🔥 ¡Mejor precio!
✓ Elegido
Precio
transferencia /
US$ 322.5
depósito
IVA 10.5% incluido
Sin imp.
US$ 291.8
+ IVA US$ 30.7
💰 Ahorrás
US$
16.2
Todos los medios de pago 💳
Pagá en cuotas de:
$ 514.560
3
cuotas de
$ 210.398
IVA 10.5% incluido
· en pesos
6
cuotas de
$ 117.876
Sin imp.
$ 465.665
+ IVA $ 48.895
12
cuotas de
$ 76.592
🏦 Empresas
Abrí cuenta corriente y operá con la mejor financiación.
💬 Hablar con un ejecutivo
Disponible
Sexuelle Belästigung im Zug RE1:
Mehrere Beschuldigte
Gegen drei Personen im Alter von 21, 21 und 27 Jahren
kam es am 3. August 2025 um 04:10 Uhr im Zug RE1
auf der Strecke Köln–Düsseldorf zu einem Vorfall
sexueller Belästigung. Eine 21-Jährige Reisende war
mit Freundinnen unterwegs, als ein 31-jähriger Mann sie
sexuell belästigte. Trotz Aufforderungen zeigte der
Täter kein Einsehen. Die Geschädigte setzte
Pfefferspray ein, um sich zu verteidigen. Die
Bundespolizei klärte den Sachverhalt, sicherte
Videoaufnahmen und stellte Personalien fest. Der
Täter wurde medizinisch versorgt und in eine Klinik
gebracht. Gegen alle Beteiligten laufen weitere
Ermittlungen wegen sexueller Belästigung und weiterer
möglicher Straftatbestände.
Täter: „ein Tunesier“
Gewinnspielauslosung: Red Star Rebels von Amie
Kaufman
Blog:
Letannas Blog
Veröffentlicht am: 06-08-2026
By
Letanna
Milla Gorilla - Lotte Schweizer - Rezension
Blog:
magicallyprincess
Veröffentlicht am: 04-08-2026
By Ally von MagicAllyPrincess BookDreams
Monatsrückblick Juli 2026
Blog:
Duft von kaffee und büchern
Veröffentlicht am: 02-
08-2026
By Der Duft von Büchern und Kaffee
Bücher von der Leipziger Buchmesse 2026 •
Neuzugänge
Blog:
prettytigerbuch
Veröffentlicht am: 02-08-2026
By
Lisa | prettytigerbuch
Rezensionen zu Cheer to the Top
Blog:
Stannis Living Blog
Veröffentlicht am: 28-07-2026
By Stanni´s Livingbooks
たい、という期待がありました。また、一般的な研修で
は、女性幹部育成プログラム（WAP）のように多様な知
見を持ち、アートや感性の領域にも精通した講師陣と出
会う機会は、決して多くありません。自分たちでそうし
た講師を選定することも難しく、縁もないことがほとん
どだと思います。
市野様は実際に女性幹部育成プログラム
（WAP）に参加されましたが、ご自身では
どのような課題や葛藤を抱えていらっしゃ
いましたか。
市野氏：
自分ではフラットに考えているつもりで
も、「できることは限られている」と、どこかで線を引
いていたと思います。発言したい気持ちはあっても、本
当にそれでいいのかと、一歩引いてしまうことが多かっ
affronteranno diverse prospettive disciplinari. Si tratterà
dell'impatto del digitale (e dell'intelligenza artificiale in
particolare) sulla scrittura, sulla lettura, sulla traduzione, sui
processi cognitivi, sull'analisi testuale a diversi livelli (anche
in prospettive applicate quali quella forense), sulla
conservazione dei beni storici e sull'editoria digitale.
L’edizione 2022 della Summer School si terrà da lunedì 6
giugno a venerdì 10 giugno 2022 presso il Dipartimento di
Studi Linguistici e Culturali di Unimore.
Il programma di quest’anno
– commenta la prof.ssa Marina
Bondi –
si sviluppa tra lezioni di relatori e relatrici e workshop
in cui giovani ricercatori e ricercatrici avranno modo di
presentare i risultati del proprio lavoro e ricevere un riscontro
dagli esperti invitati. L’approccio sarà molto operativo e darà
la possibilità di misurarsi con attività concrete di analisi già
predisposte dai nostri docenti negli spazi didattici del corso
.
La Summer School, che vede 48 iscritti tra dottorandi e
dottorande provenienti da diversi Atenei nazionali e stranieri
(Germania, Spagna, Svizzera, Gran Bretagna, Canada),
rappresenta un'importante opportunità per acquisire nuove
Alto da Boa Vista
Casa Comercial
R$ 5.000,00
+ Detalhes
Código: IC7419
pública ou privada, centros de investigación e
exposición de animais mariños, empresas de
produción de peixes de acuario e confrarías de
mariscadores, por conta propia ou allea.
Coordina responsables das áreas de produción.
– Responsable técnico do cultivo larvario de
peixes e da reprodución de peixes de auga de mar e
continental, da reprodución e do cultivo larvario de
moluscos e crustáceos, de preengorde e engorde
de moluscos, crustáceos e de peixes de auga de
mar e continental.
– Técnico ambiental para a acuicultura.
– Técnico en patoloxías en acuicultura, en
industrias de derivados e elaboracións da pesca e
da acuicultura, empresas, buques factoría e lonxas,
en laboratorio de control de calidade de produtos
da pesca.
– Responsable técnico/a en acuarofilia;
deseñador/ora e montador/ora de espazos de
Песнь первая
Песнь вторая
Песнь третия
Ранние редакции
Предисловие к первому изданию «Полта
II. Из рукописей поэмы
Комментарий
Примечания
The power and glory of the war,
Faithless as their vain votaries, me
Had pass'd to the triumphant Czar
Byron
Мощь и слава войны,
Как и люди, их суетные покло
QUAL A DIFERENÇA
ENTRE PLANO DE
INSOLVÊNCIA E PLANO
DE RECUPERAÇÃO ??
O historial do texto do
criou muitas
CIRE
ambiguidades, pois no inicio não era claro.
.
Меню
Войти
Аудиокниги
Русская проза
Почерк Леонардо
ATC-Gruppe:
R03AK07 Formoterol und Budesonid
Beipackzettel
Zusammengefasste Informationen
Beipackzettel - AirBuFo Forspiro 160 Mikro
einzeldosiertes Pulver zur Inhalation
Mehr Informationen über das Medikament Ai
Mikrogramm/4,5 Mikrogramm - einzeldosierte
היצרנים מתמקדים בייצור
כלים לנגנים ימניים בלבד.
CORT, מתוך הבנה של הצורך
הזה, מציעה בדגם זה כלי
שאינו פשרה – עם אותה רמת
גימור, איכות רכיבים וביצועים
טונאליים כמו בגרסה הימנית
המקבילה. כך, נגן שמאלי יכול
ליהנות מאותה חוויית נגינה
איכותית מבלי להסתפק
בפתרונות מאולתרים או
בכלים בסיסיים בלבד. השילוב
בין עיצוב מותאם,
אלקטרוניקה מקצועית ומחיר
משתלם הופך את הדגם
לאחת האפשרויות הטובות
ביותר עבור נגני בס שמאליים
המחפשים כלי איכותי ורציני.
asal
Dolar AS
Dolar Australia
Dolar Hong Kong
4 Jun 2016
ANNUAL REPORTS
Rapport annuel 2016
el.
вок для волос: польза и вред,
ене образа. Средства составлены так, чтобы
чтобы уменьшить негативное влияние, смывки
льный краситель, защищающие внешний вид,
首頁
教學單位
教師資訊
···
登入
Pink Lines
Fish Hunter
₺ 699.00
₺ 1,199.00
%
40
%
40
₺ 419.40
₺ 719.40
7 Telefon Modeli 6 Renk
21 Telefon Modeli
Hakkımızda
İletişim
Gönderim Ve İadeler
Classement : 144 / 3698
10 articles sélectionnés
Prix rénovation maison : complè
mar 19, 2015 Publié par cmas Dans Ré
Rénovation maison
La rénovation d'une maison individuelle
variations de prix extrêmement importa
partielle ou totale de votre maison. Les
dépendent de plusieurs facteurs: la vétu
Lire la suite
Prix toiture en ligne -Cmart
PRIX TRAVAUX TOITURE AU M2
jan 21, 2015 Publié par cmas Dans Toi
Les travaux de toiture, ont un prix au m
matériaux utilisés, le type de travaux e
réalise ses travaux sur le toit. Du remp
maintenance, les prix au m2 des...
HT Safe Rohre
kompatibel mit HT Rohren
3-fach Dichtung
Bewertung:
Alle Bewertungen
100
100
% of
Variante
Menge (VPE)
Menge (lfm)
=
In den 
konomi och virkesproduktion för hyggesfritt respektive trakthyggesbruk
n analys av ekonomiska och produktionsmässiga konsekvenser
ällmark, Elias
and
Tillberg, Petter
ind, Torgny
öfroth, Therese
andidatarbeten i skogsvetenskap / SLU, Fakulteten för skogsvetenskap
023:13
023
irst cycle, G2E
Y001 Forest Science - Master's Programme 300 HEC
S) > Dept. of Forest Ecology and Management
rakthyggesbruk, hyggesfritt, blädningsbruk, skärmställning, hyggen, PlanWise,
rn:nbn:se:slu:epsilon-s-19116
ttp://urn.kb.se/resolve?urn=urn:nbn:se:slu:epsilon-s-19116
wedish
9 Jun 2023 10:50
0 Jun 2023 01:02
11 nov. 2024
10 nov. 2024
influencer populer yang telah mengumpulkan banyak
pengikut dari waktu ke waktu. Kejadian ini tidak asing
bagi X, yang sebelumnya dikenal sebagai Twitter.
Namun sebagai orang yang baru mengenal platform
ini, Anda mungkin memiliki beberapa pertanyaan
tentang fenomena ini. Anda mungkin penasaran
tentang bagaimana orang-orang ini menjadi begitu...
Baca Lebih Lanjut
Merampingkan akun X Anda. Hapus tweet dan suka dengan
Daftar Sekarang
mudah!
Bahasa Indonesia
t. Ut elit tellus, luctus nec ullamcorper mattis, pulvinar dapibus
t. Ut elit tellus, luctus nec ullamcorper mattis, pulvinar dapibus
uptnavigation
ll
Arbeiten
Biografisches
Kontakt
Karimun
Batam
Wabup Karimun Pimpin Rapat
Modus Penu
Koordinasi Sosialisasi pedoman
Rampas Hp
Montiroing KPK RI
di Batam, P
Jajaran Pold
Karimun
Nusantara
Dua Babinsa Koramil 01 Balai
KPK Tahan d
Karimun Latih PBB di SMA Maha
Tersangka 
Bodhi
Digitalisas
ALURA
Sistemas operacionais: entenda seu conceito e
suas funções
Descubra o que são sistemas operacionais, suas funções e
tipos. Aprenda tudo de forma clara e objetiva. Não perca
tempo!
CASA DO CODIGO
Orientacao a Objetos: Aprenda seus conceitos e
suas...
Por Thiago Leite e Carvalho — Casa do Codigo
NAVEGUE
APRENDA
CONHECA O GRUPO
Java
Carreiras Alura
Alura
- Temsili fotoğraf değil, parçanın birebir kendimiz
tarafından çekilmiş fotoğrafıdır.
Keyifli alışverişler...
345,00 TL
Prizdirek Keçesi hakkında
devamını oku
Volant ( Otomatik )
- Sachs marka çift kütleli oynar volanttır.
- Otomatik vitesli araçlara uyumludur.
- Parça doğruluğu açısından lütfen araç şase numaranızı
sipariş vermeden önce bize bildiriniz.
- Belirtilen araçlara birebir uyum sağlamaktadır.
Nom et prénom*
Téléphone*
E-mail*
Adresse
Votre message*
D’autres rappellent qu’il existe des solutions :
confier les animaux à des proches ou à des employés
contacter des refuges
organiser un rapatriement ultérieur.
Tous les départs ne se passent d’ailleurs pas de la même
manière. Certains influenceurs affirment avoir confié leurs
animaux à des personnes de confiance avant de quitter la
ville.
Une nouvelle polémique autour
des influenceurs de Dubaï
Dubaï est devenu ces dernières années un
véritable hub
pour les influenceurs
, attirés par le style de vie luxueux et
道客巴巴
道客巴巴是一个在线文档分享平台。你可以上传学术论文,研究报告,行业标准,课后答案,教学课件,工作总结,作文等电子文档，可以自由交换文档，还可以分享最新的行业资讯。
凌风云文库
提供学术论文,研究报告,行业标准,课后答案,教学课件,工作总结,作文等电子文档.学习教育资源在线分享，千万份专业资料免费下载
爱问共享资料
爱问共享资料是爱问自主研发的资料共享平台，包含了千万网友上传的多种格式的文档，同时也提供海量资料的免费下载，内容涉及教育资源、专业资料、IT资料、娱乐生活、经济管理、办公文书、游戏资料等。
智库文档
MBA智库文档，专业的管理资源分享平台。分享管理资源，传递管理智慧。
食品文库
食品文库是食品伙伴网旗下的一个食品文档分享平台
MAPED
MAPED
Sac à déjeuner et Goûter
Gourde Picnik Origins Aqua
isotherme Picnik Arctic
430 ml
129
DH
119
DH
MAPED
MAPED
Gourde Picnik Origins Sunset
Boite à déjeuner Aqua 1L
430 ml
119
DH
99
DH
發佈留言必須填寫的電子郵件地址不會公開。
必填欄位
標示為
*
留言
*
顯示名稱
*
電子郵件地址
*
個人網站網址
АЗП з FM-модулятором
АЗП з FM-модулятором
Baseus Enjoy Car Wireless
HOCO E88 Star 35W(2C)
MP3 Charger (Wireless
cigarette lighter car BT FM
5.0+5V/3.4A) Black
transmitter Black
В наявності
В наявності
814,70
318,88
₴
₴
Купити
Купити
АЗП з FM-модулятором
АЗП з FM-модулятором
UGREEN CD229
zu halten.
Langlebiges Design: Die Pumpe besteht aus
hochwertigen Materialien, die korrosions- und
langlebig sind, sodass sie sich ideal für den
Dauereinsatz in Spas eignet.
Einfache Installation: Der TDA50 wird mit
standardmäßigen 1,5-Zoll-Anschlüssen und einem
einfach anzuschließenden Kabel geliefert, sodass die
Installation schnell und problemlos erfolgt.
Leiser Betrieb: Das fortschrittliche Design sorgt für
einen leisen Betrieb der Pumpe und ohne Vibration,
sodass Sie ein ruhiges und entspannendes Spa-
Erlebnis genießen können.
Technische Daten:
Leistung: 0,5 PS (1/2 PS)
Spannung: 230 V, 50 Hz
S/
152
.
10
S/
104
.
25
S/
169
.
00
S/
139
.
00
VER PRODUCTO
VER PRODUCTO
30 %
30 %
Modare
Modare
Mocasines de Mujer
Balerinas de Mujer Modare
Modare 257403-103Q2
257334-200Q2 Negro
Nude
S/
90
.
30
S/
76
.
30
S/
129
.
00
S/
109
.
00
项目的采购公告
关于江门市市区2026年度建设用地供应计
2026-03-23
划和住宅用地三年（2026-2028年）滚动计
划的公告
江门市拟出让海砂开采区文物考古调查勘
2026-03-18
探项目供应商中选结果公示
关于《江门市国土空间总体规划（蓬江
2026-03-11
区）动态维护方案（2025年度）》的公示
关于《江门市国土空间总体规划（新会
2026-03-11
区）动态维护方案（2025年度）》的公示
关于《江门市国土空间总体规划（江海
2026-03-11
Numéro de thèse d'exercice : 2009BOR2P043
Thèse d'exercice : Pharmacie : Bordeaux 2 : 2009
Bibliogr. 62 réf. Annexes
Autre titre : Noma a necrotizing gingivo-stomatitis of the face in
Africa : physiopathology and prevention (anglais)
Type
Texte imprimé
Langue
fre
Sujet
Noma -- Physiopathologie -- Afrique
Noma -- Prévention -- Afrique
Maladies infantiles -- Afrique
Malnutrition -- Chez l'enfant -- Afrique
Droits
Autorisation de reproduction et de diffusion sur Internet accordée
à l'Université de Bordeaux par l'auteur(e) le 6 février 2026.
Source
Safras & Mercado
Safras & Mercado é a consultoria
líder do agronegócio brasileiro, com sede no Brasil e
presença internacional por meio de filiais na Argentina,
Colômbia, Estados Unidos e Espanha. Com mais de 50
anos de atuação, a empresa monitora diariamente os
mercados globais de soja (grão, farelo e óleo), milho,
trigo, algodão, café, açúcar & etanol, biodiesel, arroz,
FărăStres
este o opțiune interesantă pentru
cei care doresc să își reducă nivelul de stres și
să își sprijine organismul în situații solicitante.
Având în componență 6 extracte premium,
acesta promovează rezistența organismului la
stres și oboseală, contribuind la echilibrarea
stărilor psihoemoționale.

* * * * * * *

Brief => Copy out each line from the preceding entries that mentions the word "Veröffentlicht".

Solution to this problem =>
Veröffentlicht am: 06-08-2026
Veröffentlicht am: 04-08-2026
Veröffentlicht am: 02-
Veröffentlicht am: 02-08-2026
Veröffentlicht am: 28-07-2026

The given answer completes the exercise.